Quello che ieri è accaduto a Ciaccio Montalto accade oggi ad altri magistrati la cui natura eroica del proprio impegno da qualcuno, interessato più che altro a coprire proprie malefatte, viene presentato come accanimento, e quel che è più grave che questo genere di immagine, falsata, trova una informazione compiacente. Ieri al giudice scomodo si sparava, come successo a Ciaccio Montalto, e la gente si girava dall’altra parte, dicendo che quella morte se la era cercata, oggi si cerca di delegittimare il magistrato che come Ciaccio Montalto ha le idee ben chiare su come contrastare mafia e mafiosi, descrivendo magari scenari inesistenti, indicando irresponsabilità fantasiose, e la reazione di parte della società è sempre la stessa, quel magistrato quelle agitate giornate se le è cercate.
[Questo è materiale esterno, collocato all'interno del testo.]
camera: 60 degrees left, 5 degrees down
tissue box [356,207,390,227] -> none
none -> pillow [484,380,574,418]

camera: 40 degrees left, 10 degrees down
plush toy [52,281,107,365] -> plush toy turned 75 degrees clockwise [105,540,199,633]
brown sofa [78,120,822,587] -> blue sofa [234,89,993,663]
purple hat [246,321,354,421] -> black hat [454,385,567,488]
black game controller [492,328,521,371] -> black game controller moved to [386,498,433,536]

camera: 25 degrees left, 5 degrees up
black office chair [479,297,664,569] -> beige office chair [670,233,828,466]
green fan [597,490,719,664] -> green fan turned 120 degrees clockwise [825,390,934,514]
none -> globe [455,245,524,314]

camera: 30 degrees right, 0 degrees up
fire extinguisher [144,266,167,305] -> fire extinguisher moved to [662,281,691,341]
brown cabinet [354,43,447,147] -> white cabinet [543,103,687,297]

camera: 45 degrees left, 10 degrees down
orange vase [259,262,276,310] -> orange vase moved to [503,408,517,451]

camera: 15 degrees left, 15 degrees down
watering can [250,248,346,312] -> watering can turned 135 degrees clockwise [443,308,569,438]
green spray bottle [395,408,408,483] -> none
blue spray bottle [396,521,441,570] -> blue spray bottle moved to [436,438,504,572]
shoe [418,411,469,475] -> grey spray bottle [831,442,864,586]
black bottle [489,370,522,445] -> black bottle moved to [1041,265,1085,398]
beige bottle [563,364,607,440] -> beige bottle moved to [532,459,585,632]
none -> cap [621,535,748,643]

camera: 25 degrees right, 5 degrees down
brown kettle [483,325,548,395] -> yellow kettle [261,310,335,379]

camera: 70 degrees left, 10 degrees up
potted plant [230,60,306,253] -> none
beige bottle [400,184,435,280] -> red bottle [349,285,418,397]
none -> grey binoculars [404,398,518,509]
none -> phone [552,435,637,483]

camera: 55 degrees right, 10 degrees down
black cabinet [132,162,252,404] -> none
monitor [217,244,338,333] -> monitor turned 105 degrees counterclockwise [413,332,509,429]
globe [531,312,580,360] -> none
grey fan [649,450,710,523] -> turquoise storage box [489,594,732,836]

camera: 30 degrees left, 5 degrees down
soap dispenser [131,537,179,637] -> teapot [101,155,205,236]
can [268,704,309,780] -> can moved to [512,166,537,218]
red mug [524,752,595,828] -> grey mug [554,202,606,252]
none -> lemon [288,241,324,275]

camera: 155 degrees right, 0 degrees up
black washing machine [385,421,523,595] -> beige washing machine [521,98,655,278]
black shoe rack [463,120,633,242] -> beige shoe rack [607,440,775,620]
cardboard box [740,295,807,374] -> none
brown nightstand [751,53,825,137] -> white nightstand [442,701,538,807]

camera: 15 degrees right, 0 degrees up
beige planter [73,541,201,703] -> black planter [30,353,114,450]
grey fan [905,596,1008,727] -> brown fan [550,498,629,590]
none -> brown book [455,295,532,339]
Le stragi del 1992 suscitarono nella collettività quell’emozione e quella rivolta contro Cosa nostra che per tanti anni, sebbene dinanzi ad altrettanto gravi delitti e stragi, erano rimasti solo sommovimenti privati di qualcuno. Di colpo tanti si scoprirono essere consapevoli del fenomeno, consapevoli anche del fatto che per decenni quella realtà sanguinaria era stata nascosta da una società che preferiva ammantare di perbenismo i mafiosi e mascariare le vittime. A 25 anni dalle stragi di Capaci e via D’Amelio purtroppo le parole di Ciaccio Montalto dette in quell’ottobre del 1982 hanno riconquistato attualità, c’è una Sicilia, c’è una città come Trapani che hanno nuovamente scelto di intorpidirsi, si parla sempre meno di mafia mentre i magistrati arrestano e i giudici condannano politici e colletti bianchi, e si parla sempre di più di una antimafia dipinta quasi se fosse un pericolo maggiore della mafia.
Immaginiamo oggi i mafiosi che sorridono mentre per esempio nelle aule giudiziarie si svolgono processi a tutela della loro buona reputazione. Ieri come oggi il nemico principale resta Cosa nostra e quella mafia che Ciaccio Montalto aveva bene inquadrato, la mafia alleata e diventata un’unica cosa con la massoneria. Ieri come oggi ci sono indagini che vanno in questa direzione, ma una parte della società è come se rifiutasse l’esistenza di questo scenario, arrivando a negare l’evidenza. Ieri come oggi c’è una associazione mafiosa che gestisce bene il traffico di droga e che sa riciclare i soldi guadagnati ancora meglio rispetto a ieri.
Oggi più di ieri c’è una mafia borghese che pretende di continuare a governare il territorio, aiutata da una parte della società che per quieto vivere , per complicità, o come ricompensa di favori ricevuti, sostiene che la mafia non esiste più perché sconfitta.
Le coppole e le lupare per adesso sono state sotterrate, ma sono pronte per essere disotterrate, c’è una nuova mafia che avanza, quella 2.0 del latitante Matteo Messina Denaro, quella mafia che ha saputo sparare bene quando è stata ora di sparare ma è quella mafia che sa votare bene quando è ora di votare.